▶ [Source passage]:
Studio album by Buddy Rich
- Released: 1977
- Recorded: February 1977
- Studio: RCA, New York City
- Genre: Jazz
- Length: 46:47
- Label: RCA
- Producer: Norman Schwartz

Buddy Rich chronology
| Speak No Evil (1976) | Buddy Rich Plays and Plays and Plays (1977) | Lionel Hampton Presents Buddy Rich (1977) |

Compilation / re-issue
- 2-fer re-issue of Plays and Plays and Plays with Speak No Evil

= Buddy Rich Plays and Plays and Plays =

Buddy Rich Plays and Plays and Plays is a big band jazz album recorded by Buddy Rich and released by RCA Records in 1977. The album marked his last for the label. Plays and Plays and Plays was nominated for the Best Jazz Performance by a Big Band at the 20th Annual Grammy Awards in 1978, but lost to Prime Time by Count Basie.

▶ [Supplied material]:
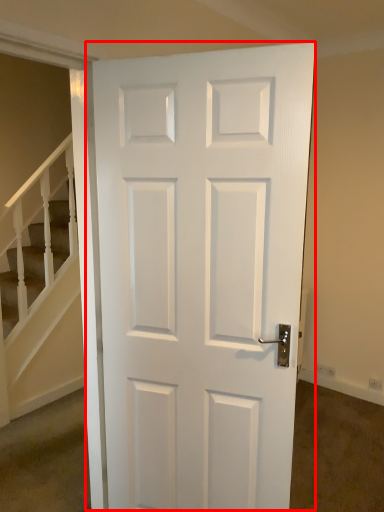
Question: In this image, where is door (annotated by the red box) located relative to stairwell?

Choices:
 (A) right
 (B) left

Answer: (A)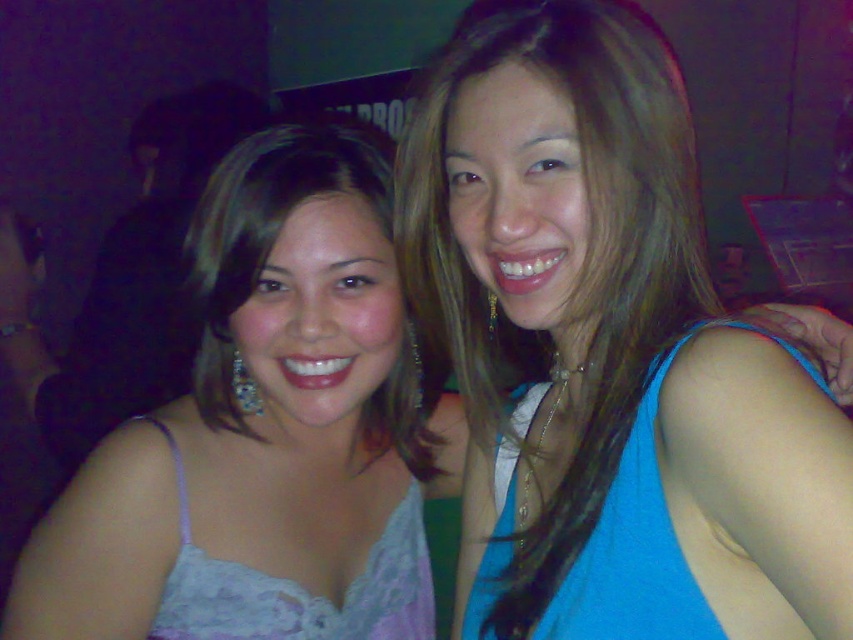
Does point (354, 232) come closer to viewer compared to point (375, 563)?

Yes, point (354, 232) is in front of point (375, 563).

Identify the location of lace fabric dress at center. Image resolution: width=853 pixels, height=640 pixels. (265, 426).

You are a GUI agent. You are given a task and a screenshot of the screen. Output one action in this format:
    pyautogui.click(x=<x>, y=<y>)
    Task: Click on the lace fabric dress at center
    The height and width of the screenshot is (640, 853).
    Given the screenshot: What is the action you would take?
    pyautogui.click(x=265, y=426)

Consider the image. Can you confirm if blue fabric top at upper right is smaller than lace fabric dress at center?

No.

Is point (489, 180) farther from viewer compared to point (209, 524)?

No, it is in front of (209, 524).

Which is in front, point (543, 513) or point (387, 314)?

Positioned in front is point (543, 513).

Where is `blue fabric top at upper right`? blue fabric top at upper right is located at coordinates (610, 353).

Between point (354, 193) and point (593, 616), which one is positioned behind?

The point (354, 193) is behind.

Is lace fabric dress at center taller than blue fabric dress at right?

Correct, lace fabric dress at center is much taller as blue fabric dress at right.

Locate an element on the screen. The image size is (853, 640). lace fabric dress at center is located at coordinates (265, 426).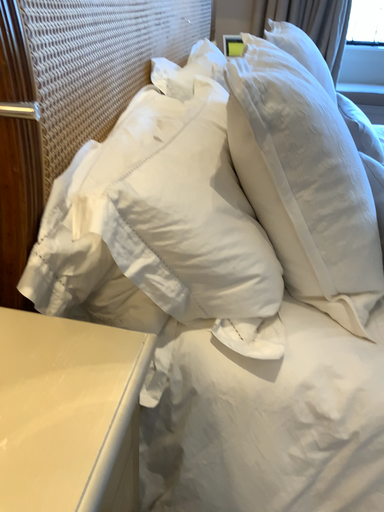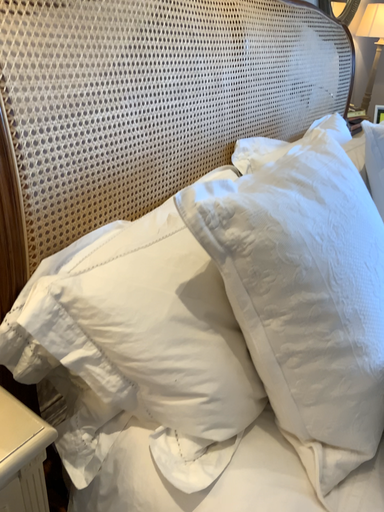
Question: Which way did the camera rotate in the video?

Choices:
 (A) rotated downward
 (B) rotated upward

Answer: (B)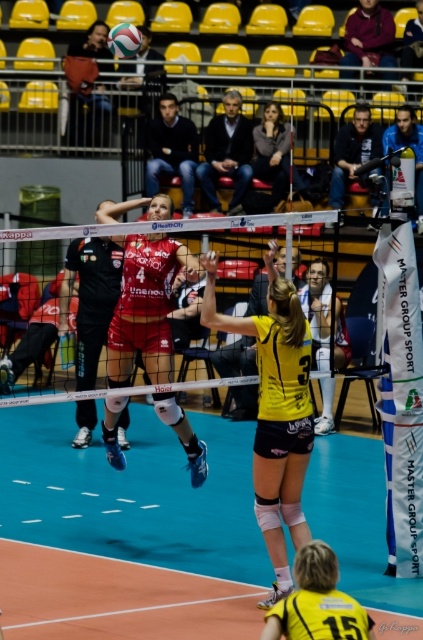
Question: Among these points, which one is nearest to the camera?

Choices:
 (A) (310, 218)
 (B) (169, 333)
 (C) (139, 44)

Answer: (A)

Question: Is matte red volleyball player at center positioned before white mesh net at center?

Choices:
 (A) yes
 (B) no

Answer: (B)

Question: Does yellow jersey at center have a lesser width compared to matte red volleyball player at center?

Choices:
 (A) no
 (B) yes

Answer: (B)

Question: Which object appears farthest from the camera in this image?

Choices:
 (A) yellow jersey at center
 (B) dark gray fabric jacket at upper center
 (C) yellow matte volleyball at upper center

Answer: (B)

Question: Is matte red volleyball player at center to the right of white mesh net at center from the viewer's perspective?

Choices:
 (A) yes
 (B) no

Answer: (A)

Question: Which of the following is the closest to the observer?

Choices:
 (A) (283, 445)
 (B) (162, 237)

Answer: (A)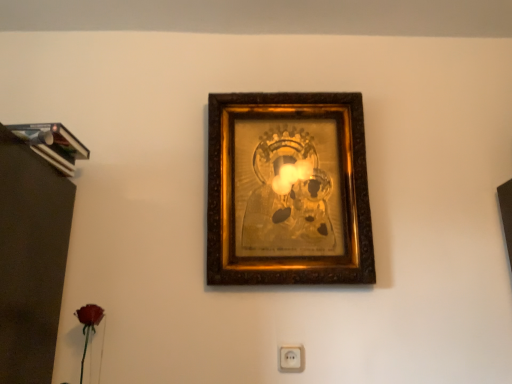
Question: Considering the positions of point (269, 125) and point (296, 362), is point (269, 125) closer or farther from the camera than point (296, 362)?

Choices:
 (A) closer
 (B) farther

Answer: (B)

Question: Based on their positions, is gold ornate frame at center located to the left or right of white plastic/socket at lower center?

Choices:
 (A) right
 (B) left

Answer: (A)

Question: Is gold ornate frame at center spatially inside white plastic/socket at lower center, or outside of it?

Choices:
 (A) outside
 (B) inside

Answer: (A)

Question: Considering the positions of white plastic/socket at lower center and gold ornate frame at center in the image, is white plastic/socket at lower center wider or thinner than gold ornate frame at center?

Choices:
 (A) wide
 (B) thin

Answer: (B)

Question: From a real-world perspective, is white plastic/socket at lower center positioned above or below gold ornate frame at center?

Choices:
 (A) above
 (B) below

Answer: (B)

Question: Considering the positions of point (288, 370) and point (347, 230), is point (288, 370) closer or farther from the camera than point (347, 230)?

Choices:
 (A) closer
 (B) farther

Answer: (A)

Question: Do you think white plastic/socket at lower center is within gold ornate frame at center, or outside of it?

Choices:
 (A) outside
 (B) inside

Answer: (A)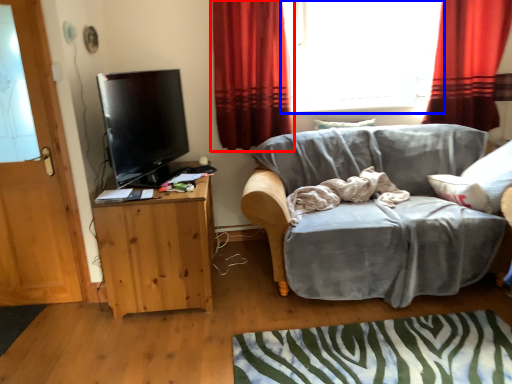
Question: Which object is closer to the camera taking this photo, curtain (highlighted by a red box) or window (highlighted by a blue box)?

Choices:
 (A) curtain
 (B) window

Answer: (A)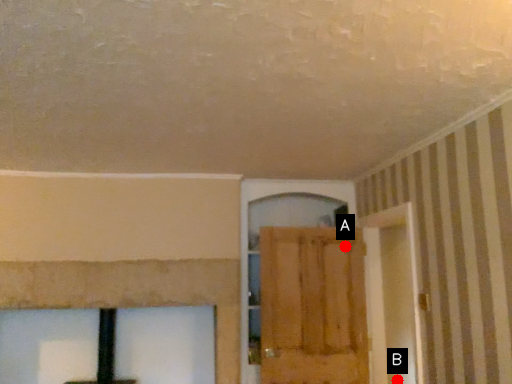
Question: Two points are circled on the image, labeled by A and B beside each circle. Which point is closer to the camera?

Choices:
 (A) A is closer
 (B) B is closer

Answer: (B)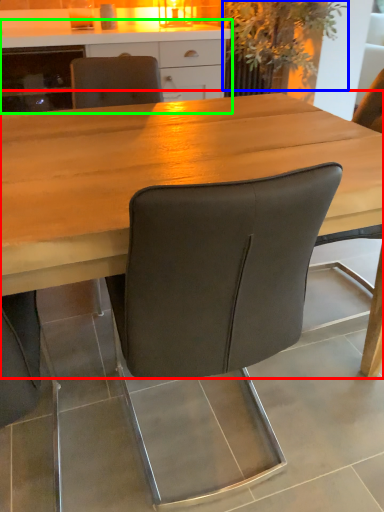
Question: Which object is the farthest from table (highlighted by a red box)? Choose among these: plant (highlighted by a blue box) or cabinetry (highlighted by a green box).

Choices:
 (A) plant
 (B) cabinetry

Answer: (A)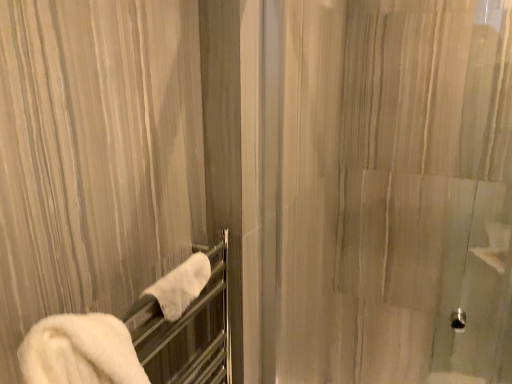
Question: Should I look upward or downward to see translucent glass shower door at center?

Choices:
 (A) up
 (B) down

Answer: (B)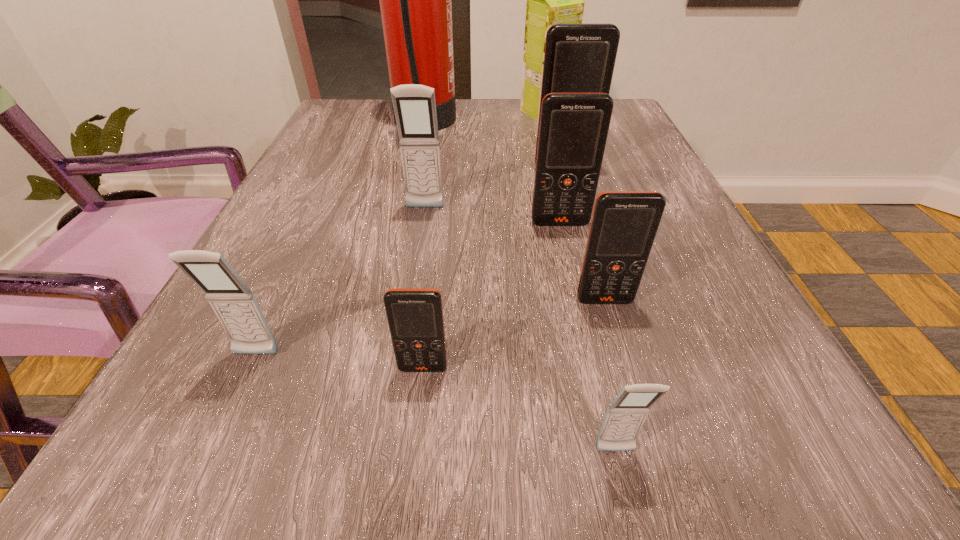
You are a GUI agent. You are given a task and a screenshot of the screen. Output one action in this format:
    pyautogui.click(x=<x>, y=<y>)
    Task: Click on the fire extinguisher
    
    Given the screenshot: What is the action you would take?
    pyautogui.click(x=415, y=0)

This screenshot has width=960, height=540. Identify the location of the tallest object. (415, 0).

The height and width of the screenshot is (540, 960). I want to click on soya milk, so click(x=551, y=0).

The height and width of the screenshot is (540, 960). Find the location of `the farthest cellular telephone`. the farthest cellular telephone is located at coordinates (579, 58).

Identify the location of the tallest cellular telephone. The width and height of the screenshot is (960, 540). (579, 58).

The image size is (960, 540). Identify the location of the biggest gray cellular telephone. (414, 105).

This screenshot has width=960, height=540. Identify the location of the farthest gray cellular telephone. (414, 105).

The width and height of the screenshot is (960, 540). I want to click on the third smallest orange cellular telephone, so click(573, 131).

The height and width of the screenshot is (540, 960). I want to click on the fifth farthest object, so click(x=573, y=131).

The image size is (960, 540). In order to click on the leftmost cellular telephone in this screenshot , I will do `click(236, 307)`.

▶ [Problems to work on]:
1) Condense the paragraph of the album text that begins "Buddy Rich Plays and Plays and Plays is a big band" into a short bulleted list of its main facts.
2) Revise the album text from "Buddy Rich Plays and Plays and Plays is" up to and including "by Count Basie.", changing "nominated" to "shortlisted".
Rely solely on the album text for these.

▶ [Results in order]:
1)
- Big band jazz album recorded by Buddy Rich
- Released by RCA Records in 1977
- His last album for the label
- Nominated for Best Jazz Performance by a Big Band at the 20th Annual Grammy Awards in 1978
- Lost to Prime Time by Count Basie

2)
Buddy Rich Plays and Plays and Plays is a big band jazz album recorded by Buddy Rich and released by RCA Records in 1977. The album marked his last for the label. Plays and Plays and Plays was shortlisted for the Best Jazz Performance by a Big Band at the 20th Annual Grammy Awards in 1978, but lost to Prime Time by Count Basie.